Отец Моники встал, взял его под руку и рывком поднял с дивана.
– Вам пора уходить, – заявил он. Это были первые произнесенные им слова.
Моника и Вильямс едва ли не бегом выбрались из маленького чистенького домика, спустились с крыльца и торопливо пошли к машине Сэнфорда.
– Ты спятил? – спросила Моника.
– Ты же сама этого хотела.
– Я имела в виду совсем другое прозвище.
– Но…
– Ты же врач. Я положилась на твой ум.
– Я же сказал, что это плохая идея.
Нажав кнопку на пульте, Сэнфорд открыл свою «хонду». Траны стояли на крыльце и бросали на него злобные взгляды.
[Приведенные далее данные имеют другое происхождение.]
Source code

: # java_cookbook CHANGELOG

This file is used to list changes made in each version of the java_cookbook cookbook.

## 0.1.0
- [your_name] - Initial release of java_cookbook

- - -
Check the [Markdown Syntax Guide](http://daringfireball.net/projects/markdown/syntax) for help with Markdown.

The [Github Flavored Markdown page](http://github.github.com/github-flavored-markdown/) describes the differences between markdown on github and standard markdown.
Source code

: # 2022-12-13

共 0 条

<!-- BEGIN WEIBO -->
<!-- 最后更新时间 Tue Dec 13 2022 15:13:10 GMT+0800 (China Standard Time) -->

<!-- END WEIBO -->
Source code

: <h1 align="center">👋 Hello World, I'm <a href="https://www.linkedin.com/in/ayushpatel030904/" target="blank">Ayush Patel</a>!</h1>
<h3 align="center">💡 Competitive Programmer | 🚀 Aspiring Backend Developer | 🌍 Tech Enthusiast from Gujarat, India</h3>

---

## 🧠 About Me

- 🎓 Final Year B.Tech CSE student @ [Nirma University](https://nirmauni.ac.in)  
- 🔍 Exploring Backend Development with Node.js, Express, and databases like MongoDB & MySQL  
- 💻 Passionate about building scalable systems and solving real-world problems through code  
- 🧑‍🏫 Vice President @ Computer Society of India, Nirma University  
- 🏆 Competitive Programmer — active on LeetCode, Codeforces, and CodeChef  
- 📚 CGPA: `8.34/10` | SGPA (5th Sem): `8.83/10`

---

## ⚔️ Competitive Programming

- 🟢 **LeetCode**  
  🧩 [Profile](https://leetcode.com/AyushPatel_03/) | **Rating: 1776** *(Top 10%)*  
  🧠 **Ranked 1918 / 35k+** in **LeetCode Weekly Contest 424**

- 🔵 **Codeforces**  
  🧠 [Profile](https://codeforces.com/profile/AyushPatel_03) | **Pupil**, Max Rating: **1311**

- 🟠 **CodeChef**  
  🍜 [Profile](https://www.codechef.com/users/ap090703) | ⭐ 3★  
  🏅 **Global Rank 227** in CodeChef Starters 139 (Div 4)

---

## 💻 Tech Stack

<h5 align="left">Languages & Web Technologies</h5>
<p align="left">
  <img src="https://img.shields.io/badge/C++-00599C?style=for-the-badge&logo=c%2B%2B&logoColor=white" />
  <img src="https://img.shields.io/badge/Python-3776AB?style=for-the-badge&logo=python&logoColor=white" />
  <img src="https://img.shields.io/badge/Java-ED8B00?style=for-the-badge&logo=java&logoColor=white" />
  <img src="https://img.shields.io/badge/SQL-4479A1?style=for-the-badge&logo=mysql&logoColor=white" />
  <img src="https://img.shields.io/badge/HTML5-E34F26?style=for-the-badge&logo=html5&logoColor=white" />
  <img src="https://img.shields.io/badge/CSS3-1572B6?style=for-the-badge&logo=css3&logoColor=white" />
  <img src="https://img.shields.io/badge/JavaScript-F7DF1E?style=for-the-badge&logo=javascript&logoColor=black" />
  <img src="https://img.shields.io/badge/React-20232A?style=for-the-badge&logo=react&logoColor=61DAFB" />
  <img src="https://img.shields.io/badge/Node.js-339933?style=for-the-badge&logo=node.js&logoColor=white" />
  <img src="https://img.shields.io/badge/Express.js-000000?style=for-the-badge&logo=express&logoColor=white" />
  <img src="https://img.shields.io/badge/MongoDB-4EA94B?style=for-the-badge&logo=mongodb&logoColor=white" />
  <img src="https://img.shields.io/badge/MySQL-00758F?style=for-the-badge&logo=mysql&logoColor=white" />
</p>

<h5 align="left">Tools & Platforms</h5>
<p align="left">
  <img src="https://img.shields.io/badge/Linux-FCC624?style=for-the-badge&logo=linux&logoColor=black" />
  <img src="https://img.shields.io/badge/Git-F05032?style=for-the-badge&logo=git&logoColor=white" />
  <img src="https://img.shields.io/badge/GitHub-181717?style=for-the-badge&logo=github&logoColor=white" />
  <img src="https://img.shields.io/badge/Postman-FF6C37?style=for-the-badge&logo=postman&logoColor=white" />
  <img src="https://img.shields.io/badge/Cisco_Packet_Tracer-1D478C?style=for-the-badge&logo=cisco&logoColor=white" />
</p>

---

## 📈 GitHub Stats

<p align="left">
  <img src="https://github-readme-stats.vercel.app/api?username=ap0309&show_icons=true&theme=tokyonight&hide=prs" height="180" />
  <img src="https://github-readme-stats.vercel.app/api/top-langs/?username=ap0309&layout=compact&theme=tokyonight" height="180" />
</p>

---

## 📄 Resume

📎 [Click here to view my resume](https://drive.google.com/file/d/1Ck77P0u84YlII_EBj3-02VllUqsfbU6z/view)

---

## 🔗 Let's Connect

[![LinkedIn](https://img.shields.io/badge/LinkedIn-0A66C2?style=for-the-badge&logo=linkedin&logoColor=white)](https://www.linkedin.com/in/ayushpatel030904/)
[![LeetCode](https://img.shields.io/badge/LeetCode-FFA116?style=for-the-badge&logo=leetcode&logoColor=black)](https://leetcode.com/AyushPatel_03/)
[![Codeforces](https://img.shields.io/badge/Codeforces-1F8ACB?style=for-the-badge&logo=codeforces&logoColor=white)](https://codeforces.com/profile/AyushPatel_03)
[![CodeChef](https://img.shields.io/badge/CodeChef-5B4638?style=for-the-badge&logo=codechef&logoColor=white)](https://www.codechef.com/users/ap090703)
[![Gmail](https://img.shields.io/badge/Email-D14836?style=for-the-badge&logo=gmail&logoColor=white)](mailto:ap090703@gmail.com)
Пока Моника усаживалась в машину, молодой врач тревожно смотрел на эту толпу. Не хватало только вил и факелов. Потом он поспешно обошел машину и сел за руль.
– Я имела в виду не bu yonghu con ngua, – сказала Моника.
– Но… – нерешительно попытался возразить Сэнфорд. Не оглядываясь, он повернул ключ зажигания и рванул с места так, как будто спасался от лесного пожара или от грабителей. В квартале от дома Тран снова заговорила:
– Тупица, кто же говорит, что он «ненасытный жеребец» в присутствии родителей невесты? – Она улыбнулась, а потом, не выдержав, рассмеялась. – У вас в Алабаме так принято?
Сэнфорд попытался улыбнуться в ответ, но испытанное потрясение парализовало мимическую мускулатуру.
– Но какое прозвище ты имела в виду?
– Gâu tráng. Белый медведь.
– Но ты же меня так не называешь.
– Иногда называю.
Пару кварталов они проехали молча.
– Тупой осел! – смеясь, произнесла Моника и ударила Сэнфорда в плечо. На этот раз он тоже засмеялся. – Теперь у тебя новое прозвище: Тупой Осел.